**TASK LIST**
1. In the forum thread on Rust game development, which language did Hexops switch to after finding Rust too hard?
2. Using the forum thread on Rust game development, explain why the first commenter considers Rust a poor fit for most game development.
3. Extract word for word the passage of the Rust game development thread from "It will be really" to "shout out Animats!".

Another reason is that exploratory programming is hard by design in Rust. Rust is great if you already have a spec and know what needs to be done.
Most of the gamedev in my opinion is extremely exploratory and demands constant experimentation with design. C/C++ offer fluidity, a very good and mature debug toolchain, solid performance ceiling and support from other people.
It will be really hard to replace C++ in performance/simulation contexts. Security takes a backseat there.
efnx 8 months ago
Author of Renderling here. Thanks for the shout out Animats!
Bindless is a game changer - pun intended. It can’t happen soon enough.
Just curious, what are the three major projects that were cancelled?
I also want to mention that folks are shipping high performance games in Rust - the first title that comes to mind is “Tiny Glade” which is breathtakingly gorgeous, though it is a casual game. It does not run on wgpu though, to my knowledge. I may have a different definition of high performance, with lower expectations.
- Animats 8 months ago
  
  > What are the three major projects that were cancelled?
  Here are some:
  - LogLog Games [1]. Not happy with Bevy. Not too unhappy about performance, although it's mentioned.
  - Moonlight Coffee [2]. Not a major project, but he got as far as loading glTF and displaying the results, then quit. That's a common place to give up.
  - Hexops. [3] Found Rust "too hard", switched to Zig.
  Tiny Glade is very well done. But, of course, it's a tiny glade. This avoids the scaling problems.
  [1] https://devlog.hexops.com/2021/increasing-my-contribution-to...

**THE DATA**
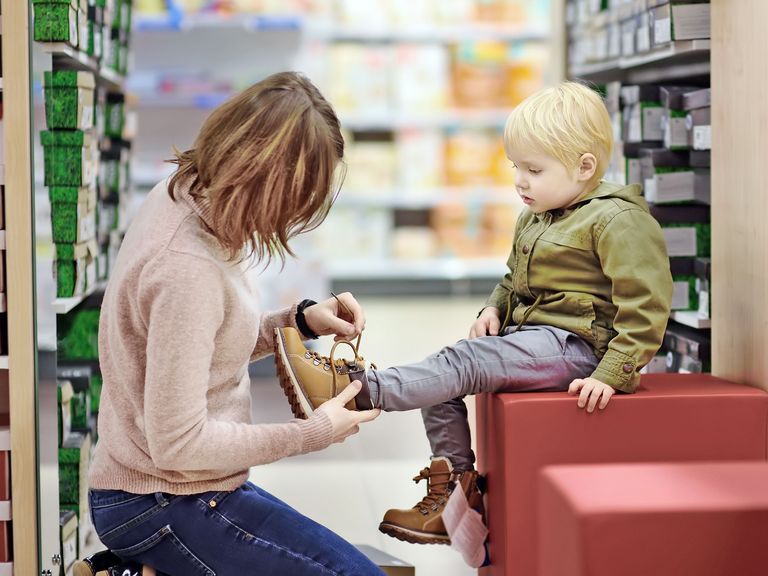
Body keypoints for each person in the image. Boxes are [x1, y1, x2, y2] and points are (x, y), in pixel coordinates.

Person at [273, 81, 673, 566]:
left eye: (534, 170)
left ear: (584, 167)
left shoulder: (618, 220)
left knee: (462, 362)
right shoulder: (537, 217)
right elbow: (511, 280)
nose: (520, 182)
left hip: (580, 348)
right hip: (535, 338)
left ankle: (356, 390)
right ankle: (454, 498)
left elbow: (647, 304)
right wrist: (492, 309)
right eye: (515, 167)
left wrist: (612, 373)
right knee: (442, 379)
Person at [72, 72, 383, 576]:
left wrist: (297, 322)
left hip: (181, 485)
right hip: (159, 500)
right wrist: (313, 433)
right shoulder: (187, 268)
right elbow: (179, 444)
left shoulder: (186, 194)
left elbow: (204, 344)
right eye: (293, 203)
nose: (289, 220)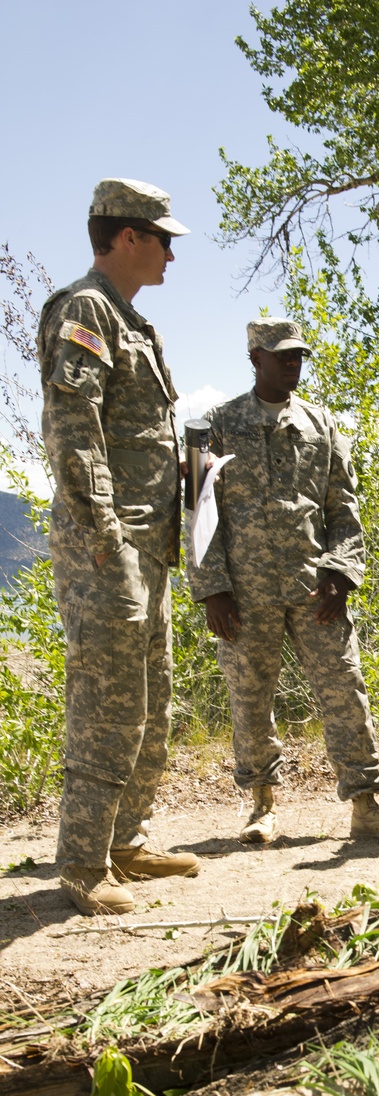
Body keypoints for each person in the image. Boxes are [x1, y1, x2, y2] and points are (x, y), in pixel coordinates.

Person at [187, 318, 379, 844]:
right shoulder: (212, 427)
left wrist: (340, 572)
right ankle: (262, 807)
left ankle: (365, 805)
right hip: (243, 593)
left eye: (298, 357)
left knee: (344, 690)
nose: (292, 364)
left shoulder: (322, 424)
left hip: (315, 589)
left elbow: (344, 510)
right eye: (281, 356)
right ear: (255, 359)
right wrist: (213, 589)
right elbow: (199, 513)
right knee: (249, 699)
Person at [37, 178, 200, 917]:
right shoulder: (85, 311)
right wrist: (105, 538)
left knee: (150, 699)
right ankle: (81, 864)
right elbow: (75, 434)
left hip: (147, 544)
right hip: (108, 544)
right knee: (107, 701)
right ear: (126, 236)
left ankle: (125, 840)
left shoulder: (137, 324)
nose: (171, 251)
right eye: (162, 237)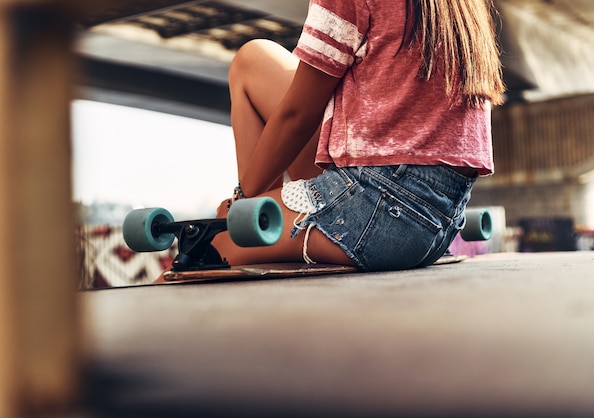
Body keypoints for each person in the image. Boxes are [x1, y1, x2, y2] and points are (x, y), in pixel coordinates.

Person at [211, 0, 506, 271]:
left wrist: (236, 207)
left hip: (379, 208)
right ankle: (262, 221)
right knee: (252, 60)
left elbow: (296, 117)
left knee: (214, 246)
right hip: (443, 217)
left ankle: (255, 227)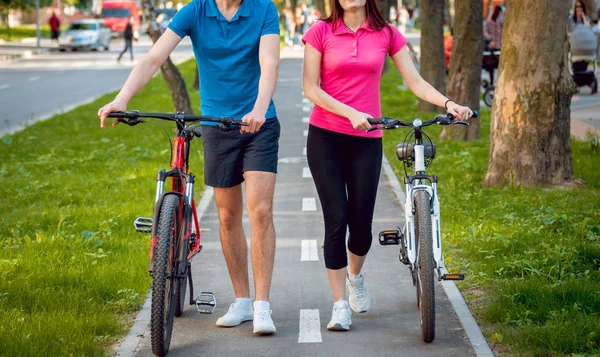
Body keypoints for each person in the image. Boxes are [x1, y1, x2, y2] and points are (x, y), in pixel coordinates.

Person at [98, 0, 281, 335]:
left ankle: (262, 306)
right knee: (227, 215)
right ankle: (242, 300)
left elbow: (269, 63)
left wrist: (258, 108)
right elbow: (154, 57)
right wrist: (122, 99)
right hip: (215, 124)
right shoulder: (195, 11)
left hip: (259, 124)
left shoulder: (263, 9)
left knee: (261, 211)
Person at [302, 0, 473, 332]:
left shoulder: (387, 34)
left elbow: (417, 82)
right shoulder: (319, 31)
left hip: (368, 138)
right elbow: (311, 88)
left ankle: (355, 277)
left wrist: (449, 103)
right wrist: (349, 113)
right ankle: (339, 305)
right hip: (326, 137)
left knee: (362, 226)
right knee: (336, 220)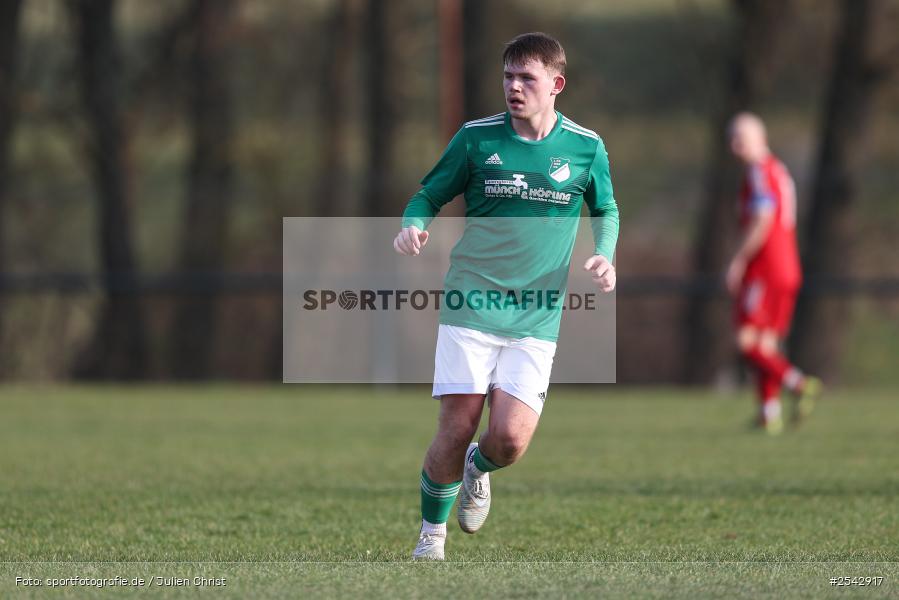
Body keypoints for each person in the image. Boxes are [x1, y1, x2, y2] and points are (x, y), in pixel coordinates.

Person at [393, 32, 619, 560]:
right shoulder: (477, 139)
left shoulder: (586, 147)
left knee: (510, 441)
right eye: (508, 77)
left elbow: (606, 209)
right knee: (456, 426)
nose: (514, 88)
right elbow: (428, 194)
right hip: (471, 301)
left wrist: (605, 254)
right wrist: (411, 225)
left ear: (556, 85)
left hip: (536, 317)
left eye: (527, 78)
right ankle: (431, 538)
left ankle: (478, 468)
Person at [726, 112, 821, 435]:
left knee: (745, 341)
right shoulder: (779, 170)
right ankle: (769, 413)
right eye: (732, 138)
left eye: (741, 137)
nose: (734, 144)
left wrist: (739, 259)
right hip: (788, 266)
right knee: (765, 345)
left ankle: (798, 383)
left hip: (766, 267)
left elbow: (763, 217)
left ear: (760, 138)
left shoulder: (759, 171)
...
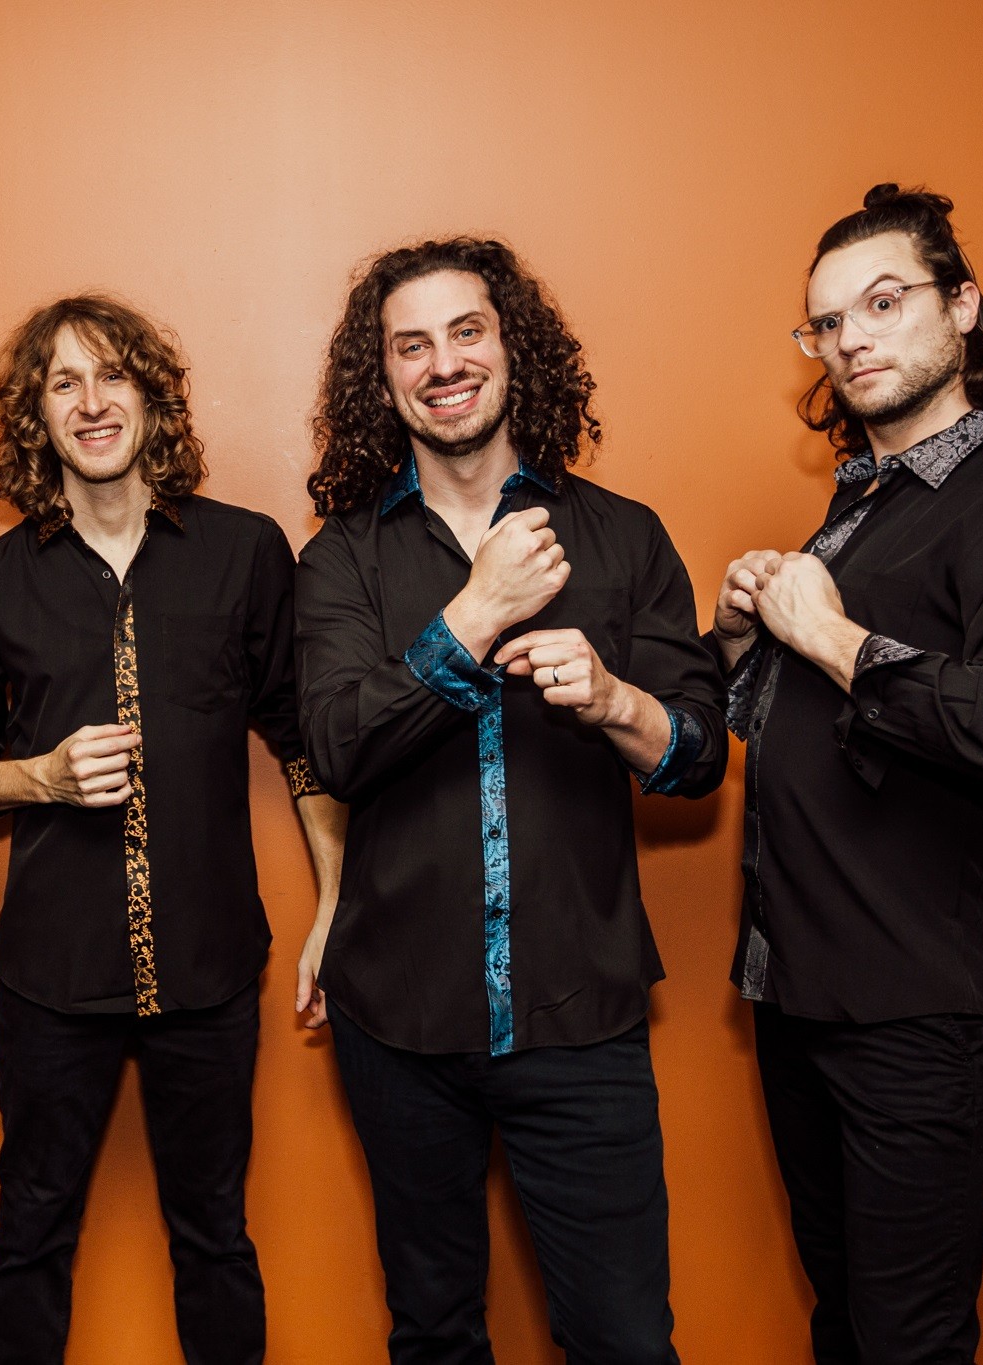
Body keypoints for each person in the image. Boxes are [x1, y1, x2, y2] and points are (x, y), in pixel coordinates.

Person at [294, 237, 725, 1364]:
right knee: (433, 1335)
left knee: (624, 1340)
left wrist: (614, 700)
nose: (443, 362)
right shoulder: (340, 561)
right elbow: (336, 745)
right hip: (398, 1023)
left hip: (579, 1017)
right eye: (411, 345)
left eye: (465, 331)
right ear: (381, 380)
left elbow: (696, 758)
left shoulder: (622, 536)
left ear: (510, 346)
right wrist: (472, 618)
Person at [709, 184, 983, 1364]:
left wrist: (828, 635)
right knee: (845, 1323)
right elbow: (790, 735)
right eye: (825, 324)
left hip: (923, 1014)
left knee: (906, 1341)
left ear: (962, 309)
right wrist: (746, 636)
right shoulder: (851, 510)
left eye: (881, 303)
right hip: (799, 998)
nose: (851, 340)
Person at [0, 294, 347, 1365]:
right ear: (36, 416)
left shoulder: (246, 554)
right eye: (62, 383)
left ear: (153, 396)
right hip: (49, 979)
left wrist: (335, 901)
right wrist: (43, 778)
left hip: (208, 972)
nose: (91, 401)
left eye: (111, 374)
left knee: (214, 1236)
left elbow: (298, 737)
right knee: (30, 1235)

**OUTPUTS BY TASK**
1. Zig.

2. The commenter says Rust makes exploratory programming hard by design and works best when you already have a spec and know what needs to be done. Most game development, in the commenter's view, is extremely exploratory and demands constant experimentation with design.

3.
It will be really hard to replace C++ in performance/simulation contexts. Security takes a backseat there.
efnx 8 months ago
Author of Renderling here. Thanks for the shout out Animats!